Give Back launches today and the collections are grouped under four themes: works from blue chip gallery shows; prints priced under $20,000 by well-known artists; works by established artists whose museum shows have been cancelled due to the virus and an early career artists collection for emerging names. The latter includes prints, paintings, sculptures and other works by younger artists whose shows have been cancelled or postponed due to Covid-19, such as the abstract painter Reginald Sylvester II, who is represented by James Fuentes; sculptor Katie Stout, represented by Nina Johnson; and Eric Shaw, whose current show up at The Hole closed due to the crisis. The donation from each sale will be fully subsidised by Artsy and will not reduce the proceeds to partners.

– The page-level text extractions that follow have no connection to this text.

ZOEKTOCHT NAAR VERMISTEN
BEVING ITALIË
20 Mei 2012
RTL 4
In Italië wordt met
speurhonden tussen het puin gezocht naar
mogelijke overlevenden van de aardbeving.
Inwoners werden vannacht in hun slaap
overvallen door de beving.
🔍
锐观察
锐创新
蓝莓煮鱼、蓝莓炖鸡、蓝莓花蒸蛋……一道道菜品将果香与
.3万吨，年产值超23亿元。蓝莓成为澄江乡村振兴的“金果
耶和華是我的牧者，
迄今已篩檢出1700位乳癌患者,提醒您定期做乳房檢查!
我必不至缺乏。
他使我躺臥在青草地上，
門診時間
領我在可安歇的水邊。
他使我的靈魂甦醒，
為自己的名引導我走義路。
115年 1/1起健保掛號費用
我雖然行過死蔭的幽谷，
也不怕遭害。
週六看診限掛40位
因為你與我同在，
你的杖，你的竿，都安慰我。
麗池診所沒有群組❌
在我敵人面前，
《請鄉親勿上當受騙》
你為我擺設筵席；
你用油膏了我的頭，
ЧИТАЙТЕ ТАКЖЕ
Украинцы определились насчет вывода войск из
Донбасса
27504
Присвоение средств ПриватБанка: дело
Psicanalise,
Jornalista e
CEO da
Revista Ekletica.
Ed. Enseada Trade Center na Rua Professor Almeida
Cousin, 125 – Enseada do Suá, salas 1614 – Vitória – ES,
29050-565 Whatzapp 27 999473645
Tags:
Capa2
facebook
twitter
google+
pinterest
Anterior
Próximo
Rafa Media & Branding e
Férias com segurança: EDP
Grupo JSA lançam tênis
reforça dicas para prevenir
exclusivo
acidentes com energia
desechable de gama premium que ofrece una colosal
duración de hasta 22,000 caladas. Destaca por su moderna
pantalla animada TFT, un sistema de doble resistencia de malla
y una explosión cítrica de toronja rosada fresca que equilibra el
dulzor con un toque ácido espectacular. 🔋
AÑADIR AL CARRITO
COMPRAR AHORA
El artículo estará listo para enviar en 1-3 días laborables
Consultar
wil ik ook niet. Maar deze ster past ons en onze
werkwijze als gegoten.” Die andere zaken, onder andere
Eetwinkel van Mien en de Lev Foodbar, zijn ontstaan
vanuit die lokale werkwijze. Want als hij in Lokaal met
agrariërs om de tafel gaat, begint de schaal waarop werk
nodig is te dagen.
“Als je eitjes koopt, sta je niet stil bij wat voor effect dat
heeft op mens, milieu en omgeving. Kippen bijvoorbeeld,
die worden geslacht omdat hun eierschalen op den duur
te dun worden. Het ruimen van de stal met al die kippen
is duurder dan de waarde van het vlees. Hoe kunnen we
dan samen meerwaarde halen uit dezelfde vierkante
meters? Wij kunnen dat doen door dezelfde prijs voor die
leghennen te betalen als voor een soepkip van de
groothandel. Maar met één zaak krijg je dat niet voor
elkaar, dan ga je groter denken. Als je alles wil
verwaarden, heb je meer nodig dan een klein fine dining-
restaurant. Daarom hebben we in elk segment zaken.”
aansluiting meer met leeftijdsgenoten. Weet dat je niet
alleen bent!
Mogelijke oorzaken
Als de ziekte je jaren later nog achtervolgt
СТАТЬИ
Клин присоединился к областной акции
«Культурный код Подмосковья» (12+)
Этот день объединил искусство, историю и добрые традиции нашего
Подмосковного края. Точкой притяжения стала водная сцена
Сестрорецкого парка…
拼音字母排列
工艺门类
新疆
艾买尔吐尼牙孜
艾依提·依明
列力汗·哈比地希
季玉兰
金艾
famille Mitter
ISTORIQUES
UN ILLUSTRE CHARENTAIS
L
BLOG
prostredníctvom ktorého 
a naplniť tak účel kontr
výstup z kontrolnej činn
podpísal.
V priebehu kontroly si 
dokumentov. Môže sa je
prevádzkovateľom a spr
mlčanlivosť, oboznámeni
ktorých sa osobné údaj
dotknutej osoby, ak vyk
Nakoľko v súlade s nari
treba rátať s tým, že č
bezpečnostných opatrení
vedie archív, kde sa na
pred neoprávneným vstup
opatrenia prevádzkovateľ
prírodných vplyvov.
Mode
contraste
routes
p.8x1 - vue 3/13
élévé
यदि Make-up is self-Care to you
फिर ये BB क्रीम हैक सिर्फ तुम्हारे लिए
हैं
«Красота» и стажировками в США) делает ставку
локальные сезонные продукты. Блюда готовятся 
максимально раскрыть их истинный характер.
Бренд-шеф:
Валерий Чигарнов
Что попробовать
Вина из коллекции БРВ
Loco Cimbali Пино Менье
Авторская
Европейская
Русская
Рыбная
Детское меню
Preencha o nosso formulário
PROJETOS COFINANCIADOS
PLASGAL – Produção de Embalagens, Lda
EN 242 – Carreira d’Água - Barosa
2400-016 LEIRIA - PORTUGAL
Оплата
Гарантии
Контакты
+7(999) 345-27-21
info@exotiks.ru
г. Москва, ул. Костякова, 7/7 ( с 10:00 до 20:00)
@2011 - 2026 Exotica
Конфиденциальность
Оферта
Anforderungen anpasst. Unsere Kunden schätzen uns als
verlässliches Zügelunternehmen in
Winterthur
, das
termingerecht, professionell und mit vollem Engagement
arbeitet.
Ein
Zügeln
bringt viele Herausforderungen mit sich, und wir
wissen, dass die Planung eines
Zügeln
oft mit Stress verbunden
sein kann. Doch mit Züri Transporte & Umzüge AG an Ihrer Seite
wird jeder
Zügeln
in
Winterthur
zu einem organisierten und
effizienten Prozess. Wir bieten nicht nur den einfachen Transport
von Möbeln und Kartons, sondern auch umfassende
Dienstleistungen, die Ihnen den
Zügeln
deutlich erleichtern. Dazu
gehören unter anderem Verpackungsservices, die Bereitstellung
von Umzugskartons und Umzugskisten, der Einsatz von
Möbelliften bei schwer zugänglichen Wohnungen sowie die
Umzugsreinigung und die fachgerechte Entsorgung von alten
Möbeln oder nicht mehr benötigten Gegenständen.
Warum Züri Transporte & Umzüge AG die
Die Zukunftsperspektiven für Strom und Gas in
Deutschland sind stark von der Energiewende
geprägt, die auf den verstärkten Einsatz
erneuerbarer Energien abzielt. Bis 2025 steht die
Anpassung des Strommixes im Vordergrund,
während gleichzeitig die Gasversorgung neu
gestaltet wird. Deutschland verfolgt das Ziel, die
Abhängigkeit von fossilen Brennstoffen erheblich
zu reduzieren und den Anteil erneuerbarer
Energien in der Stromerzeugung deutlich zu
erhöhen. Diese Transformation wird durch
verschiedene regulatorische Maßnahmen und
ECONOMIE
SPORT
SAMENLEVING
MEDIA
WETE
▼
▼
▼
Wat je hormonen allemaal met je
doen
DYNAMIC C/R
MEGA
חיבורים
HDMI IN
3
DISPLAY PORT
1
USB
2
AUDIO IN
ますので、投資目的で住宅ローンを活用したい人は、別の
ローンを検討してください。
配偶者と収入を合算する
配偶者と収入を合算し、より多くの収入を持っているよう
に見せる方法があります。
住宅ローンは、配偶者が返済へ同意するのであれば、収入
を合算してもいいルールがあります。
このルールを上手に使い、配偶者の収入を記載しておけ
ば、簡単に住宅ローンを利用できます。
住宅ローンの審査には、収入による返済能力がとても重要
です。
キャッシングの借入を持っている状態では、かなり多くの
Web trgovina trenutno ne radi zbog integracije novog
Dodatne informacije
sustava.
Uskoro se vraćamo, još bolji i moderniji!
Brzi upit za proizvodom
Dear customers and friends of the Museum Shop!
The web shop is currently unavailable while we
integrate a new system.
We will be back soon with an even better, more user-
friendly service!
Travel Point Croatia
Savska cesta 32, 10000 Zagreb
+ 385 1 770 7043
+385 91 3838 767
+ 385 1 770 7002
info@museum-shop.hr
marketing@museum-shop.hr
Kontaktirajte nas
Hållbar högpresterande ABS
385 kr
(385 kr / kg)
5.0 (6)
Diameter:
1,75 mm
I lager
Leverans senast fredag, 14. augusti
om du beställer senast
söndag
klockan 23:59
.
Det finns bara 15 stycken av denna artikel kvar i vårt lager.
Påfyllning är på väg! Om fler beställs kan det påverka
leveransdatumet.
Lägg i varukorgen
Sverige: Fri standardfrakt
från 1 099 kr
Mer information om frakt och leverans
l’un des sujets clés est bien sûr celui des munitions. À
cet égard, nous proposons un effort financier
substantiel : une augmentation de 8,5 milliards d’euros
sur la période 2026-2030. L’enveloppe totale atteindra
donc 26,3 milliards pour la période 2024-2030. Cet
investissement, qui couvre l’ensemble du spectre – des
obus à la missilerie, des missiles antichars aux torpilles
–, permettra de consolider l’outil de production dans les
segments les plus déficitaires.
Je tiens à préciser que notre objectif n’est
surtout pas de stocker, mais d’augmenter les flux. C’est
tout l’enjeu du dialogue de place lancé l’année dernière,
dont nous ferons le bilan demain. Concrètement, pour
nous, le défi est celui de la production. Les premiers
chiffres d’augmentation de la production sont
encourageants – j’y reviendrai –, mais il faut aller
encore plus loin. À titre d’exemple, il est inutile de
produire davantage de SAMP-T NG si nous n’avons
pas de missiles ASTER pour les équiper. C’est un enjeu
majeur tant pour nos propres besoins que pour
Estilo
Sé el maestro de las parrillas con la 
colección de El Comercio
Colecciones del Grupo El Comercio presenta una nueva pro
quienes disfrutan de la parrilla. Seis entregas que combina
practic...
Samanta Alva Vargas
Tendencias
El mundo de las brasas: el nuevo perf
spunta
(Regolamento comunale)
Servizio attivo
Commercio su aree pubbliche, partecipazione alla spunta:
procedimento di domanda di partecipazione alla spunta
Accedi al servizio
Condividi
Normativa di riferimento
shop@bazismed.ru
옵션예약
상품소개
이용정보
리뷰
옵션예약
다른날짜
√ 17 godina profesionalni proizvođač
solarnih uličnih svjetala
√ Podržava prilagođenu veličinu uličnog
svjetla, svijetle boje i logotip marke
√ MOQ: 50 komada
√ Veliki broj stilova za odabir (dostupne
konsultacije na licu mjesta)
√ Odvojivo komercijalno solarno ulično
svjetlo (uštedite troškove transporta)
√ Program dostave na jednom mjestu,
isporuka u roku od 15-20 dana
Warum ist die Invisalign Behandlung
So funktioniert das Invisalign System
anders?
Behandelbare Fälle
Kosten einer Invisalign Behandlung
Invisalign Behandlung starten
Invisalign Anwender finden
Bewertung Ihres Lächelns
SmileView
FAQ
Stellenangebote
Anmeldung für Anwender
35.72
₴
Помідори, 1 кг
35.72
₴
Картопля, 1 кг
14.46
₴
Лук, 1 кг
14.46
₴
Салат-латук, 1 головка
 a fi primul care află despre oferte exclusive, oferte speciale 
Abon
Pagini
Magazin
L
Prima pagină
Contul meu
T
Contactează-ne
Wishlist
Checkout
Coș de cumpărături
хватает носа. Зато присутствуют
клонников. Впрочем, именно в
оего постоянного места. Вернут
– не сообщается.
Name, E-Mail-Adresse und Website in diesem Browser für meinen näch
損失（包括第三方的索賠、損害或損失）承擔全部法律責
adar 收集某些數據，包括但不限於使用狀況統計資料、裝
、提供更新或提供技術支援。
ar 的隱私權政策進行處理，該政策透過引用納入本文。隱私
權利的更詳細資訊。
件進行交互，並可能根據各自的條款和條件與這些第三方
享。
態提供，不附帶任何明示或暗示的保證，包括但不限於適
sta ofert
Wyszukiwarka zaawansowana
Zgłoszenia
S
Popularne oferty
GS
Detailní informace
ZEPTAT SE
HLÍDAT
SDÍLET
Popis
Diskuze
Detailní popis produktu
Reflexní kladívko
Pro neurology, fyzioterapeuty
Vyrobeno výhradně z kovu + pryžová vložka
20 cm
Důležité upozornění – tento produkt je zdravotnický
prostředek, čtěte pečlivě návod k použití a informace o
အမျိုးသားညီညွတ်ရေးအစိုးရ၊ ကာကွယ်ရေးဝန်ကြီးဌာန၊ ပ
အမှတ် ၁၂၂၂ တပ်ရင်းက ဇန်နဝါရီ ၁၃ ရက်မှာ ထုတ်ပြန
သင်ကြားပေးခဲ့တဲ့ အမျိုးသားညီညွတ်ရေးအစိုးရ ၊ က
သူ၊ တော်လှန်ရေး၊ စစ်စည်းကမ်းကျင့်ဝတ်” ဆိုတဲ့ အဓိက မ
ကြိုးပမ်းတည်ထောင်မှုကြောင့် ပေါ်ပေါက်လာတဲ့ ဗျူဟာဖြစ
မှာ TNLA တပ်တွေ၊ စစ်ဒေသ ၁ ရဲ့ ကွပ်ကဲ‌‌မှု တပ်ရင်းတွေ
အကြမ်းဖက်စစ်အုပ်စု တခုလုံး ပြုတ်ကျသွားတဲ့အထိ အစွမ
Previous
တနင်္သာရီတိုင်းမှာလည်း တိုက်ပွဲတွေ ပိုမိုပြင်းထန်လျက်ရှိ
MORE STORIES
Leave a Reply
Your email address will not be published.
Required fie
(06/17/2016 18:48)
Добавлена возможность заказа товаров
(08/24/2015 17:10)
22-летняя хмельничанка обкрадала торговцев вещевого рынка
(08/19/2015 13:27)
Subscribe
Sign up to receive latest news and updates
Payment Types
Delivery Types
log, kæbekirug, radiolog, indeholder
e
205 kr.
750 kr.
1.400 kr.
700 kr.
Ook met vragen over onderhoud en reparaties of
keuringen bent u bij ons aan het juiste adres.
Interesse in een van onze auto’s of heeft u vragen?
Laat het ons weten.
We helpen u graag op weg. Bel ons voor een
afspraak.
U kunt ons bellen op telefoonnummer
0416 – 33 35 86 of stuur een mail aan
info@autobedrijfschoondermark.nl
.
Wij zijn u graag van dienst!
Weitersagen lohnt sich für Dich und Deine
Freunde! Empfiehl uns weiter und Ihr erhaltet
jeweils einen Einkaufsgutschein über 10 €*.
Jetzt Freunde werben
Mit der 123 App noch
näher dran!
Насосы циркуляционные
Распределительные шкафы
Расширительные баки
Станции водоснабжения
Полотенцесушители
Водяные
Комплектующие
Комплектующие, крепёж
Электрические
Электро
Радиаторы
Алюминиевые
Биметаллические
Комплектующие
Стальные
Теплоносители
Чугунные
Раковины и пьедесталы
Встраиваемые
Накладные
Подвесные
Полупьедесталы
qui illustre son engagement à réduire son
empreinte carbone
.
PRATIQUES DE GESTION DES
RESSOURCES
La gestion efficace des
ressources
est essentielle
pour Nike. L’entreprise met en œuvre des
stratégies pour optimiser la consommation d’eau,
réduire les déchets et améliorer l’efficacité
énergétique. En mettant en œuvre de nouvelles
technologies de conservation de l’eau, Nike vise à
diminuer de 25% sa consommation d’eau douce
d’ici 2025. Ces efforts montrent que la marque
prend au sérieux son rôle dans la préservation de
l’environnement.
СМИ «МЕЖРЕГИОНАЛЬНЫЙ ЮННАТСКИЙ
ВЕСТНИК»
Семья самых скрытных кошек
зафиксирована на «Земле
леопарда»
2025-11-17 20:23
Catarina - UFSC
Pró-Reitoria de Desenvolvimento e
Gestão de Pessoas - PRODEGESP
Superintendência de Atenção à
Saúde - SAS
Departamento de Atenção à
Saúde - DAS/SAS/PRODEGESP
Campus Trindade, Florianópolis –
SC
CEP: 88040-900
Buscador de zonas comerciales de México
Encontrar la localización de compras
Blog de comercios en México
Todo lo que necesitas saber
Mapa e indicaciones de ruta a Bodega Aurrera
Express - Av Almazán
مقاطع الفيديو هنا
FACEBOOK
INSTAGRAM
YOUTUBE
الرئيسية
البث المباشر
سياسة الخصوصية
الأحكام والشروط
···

“I’m proud of the Artsy team for their exhaustive efforts to support our partners and their artists through this crisis,” says the firm’s chief executive, Mike Steib. “We will do everything we can to ensure that art keeps going through this crisis and is available to everyone in the world.”
Works are available through Artsy's "Buy Now" or "Make Offer" feature, with starting bids ranging from a $1,400 sculpture by the Filipino artist Miguel Aquilizan, offered by the Tokyo-based Art Front Gallery, to a $100,000 gelatin silver print of Hiroshi Sugimoto's In Praise of Shadows 980728 (1998) from San Francisco’s Fraenkel Gallery.
As part of its #ArtKeepsGoing initiative, Artsy has also launched separate collections of works dedicated to non-profit institutions and others focused on galleries and artists that were due to show at art fairs that have been cancelled or postponed, such as ArteBA. It will also host some MFA graduate shows.